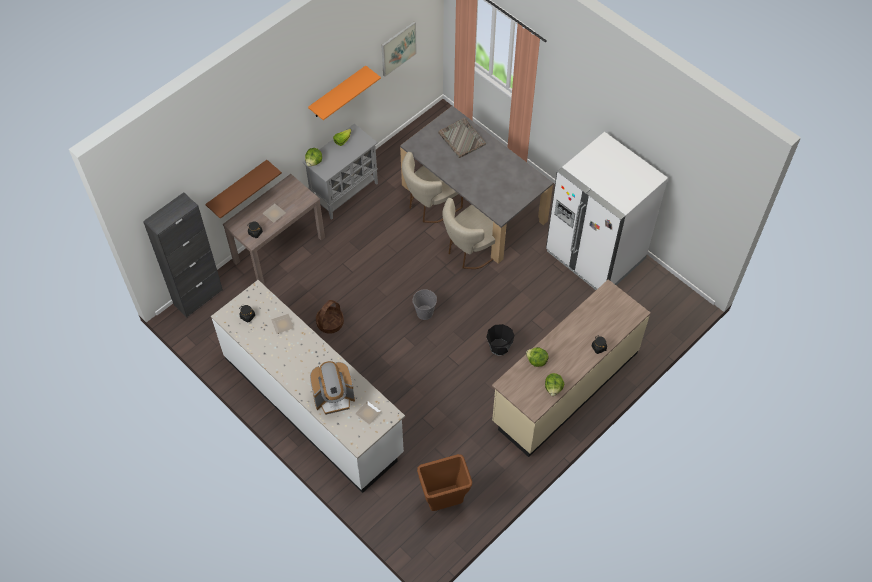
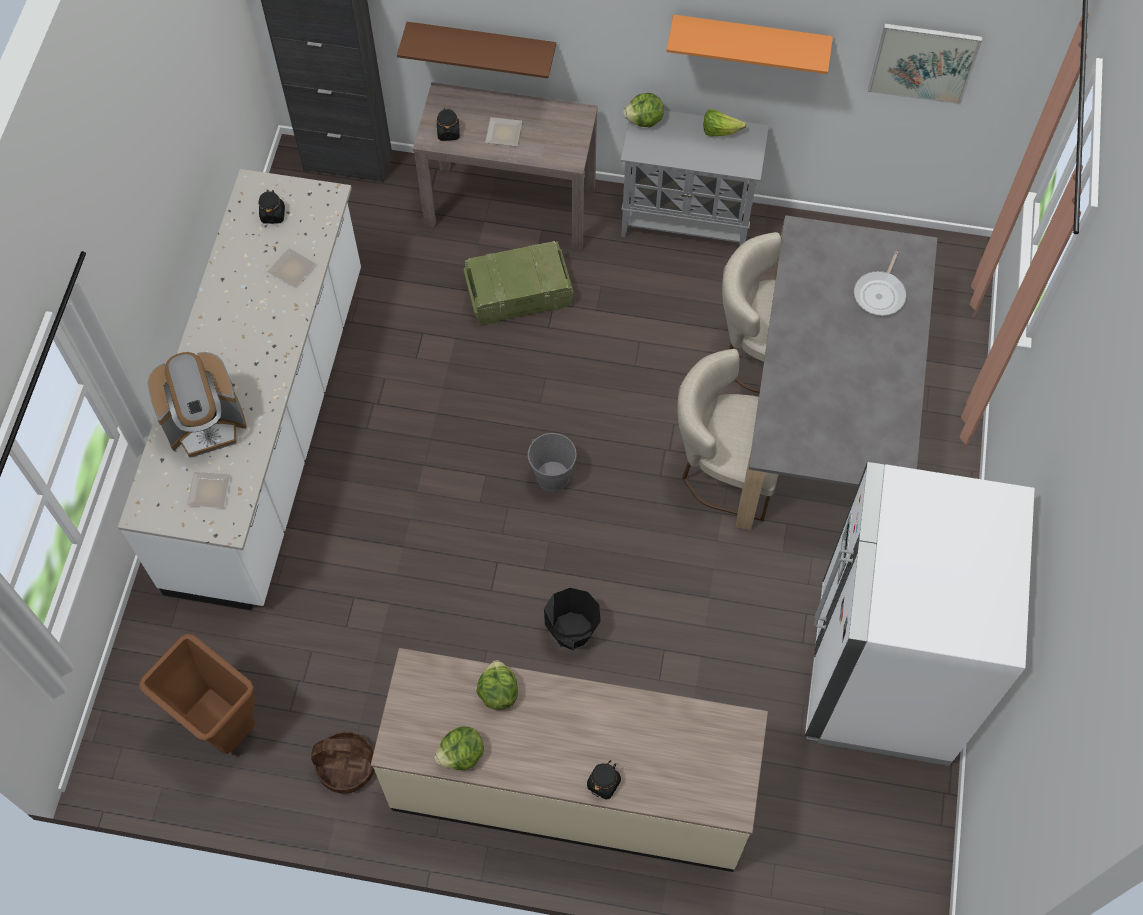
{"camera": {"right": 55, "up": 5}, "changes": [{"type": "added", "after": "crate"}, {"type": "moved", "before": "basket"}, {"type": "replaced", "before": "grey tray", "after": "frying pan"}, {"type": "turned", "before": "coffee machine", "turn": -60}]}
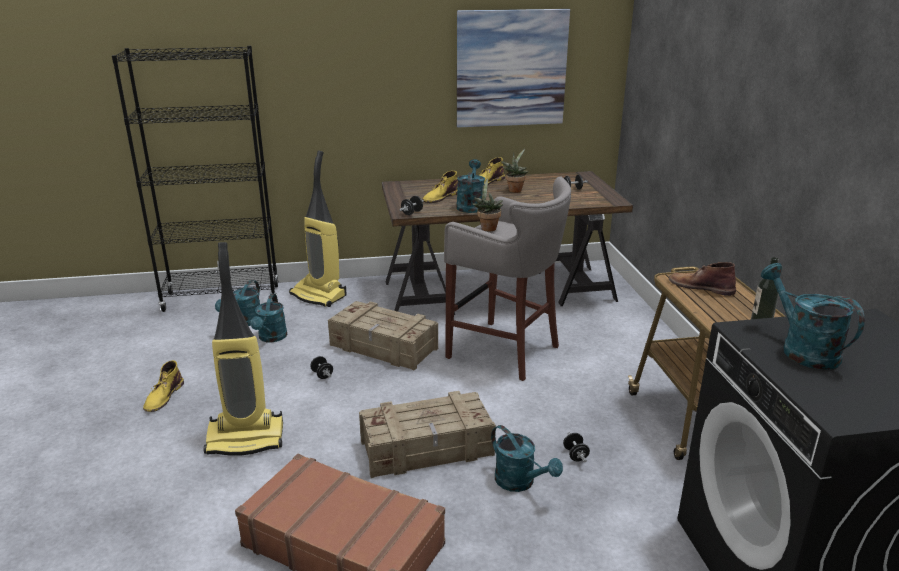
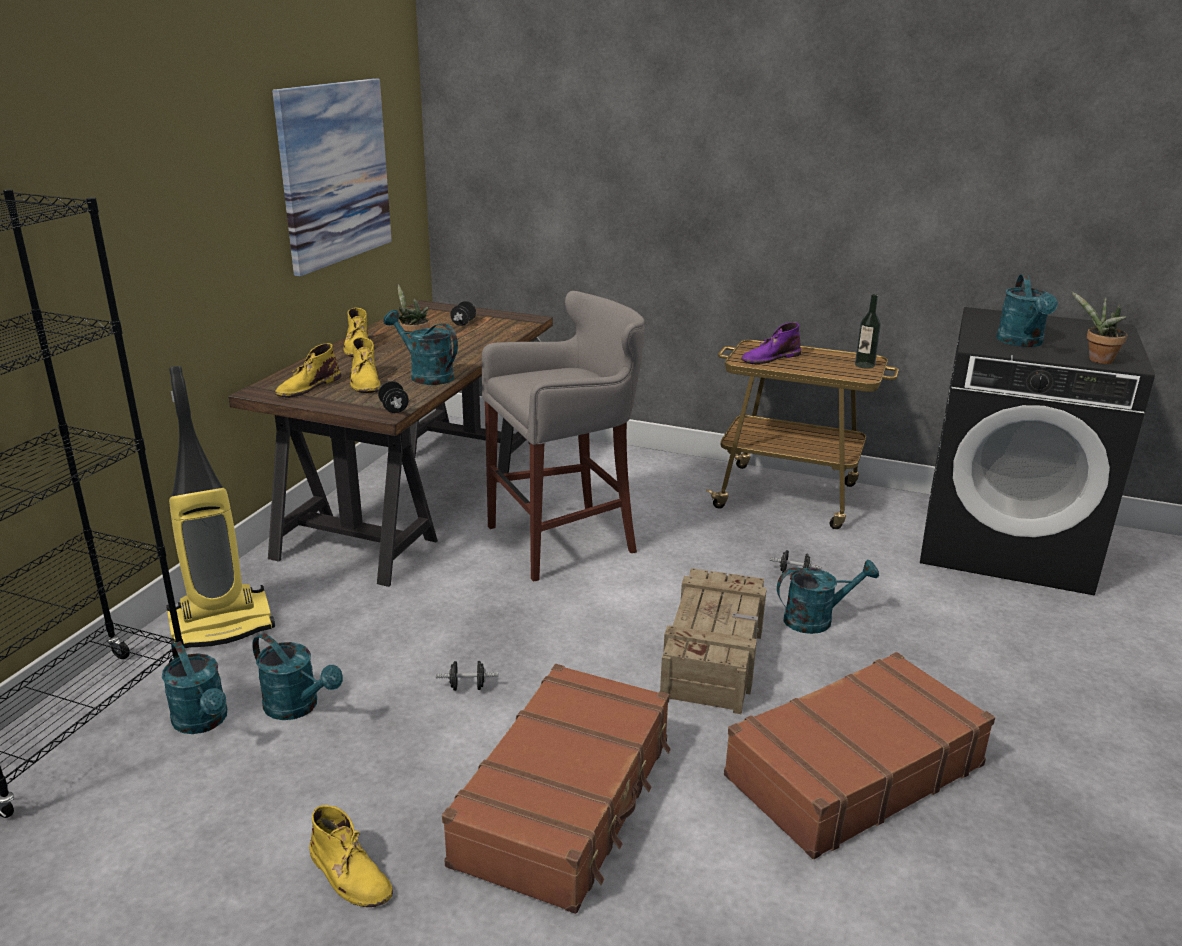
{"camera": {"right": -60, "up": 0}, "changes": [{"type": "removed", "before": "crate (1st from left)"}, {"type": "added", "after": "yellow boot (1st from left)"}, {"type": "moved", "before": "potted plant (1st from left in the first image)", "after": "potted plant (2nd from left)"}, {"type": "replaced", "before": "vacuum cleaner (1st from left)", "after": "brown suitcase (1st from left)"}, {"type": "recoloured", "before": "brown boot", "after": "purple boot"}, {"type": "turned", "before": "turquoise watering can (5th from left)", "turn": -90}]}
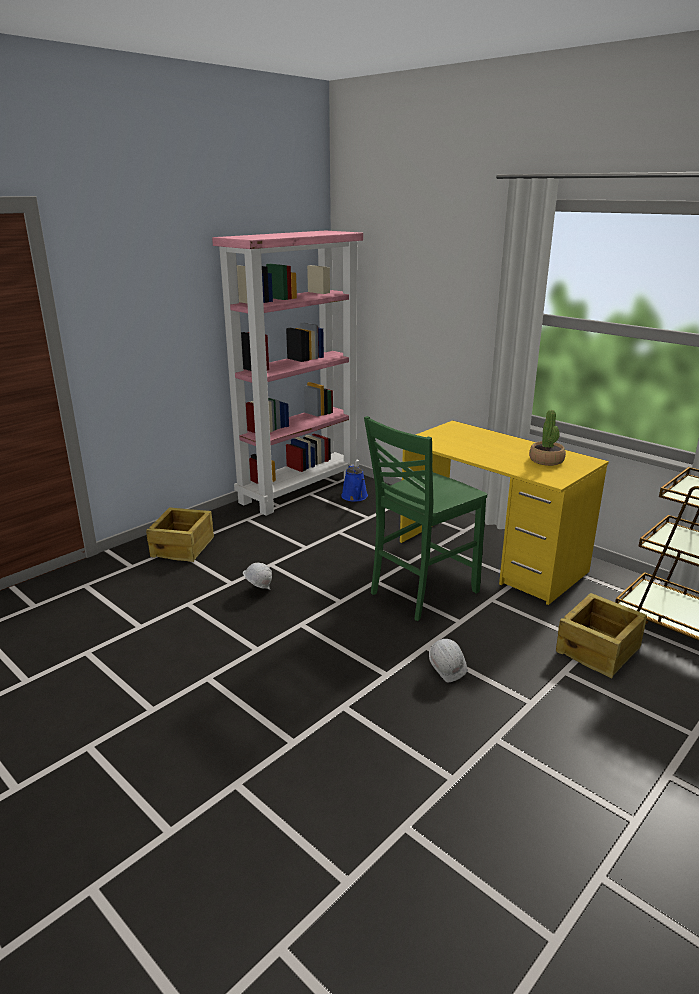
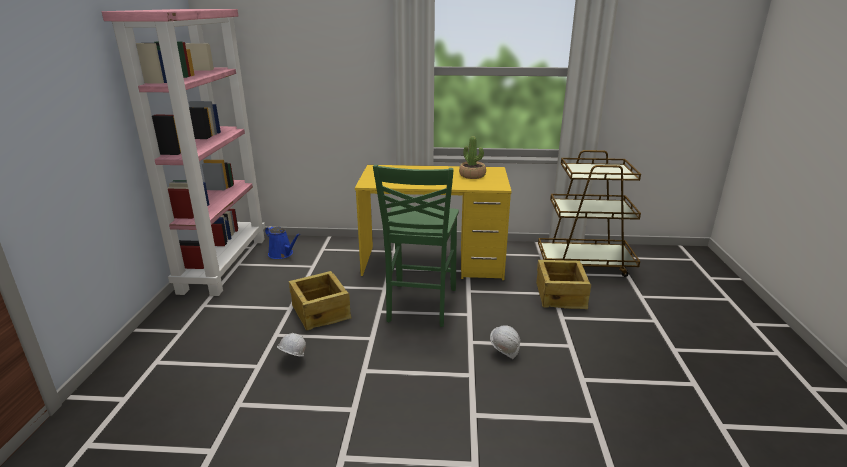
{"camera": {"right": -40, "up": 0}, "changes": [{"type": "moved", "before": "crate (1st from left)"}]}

## WHAT YOU WILL DO:
Retype the listing exactly. Leave the pictures out.

## EXPECTED OUTPUT:
{"camera": {"right": 55, "up": 5}, "changes": [{"type": "added", "after": "crate"}, {"type": "moved", "before": "basket"}, {"type": "replaced", "before": "grey tray", "after": "frying pan"}, {"type": "turned", "before": "coffee machine", "turn": -60}]}
{"camera": {"right": -60, "up": 0}, "changes": [{"type": "removed", "before": "crate (1st from left)"}, {"type": "added", "after": "yellow boot (1st from left)"}, {"type": "moved", "before": "potted plant (1st from left in the first image)", "after": "potted plant (2nd from left)"}, {"type": "replaced", "before": "vacuum cleaner (1st from left)", "after": "brown suitcase (1st from left)"}, {"type": "recoloured", "before": "brown boot", "after": "purple boot"}, {"type": "turned", "before": "turquoise watering can (5th from left)", "turn": -90}]}
{"camera": {"right": -40, "up": 0}, "changes": [{"type": "moved", "before": "crate (1st from left)"}]}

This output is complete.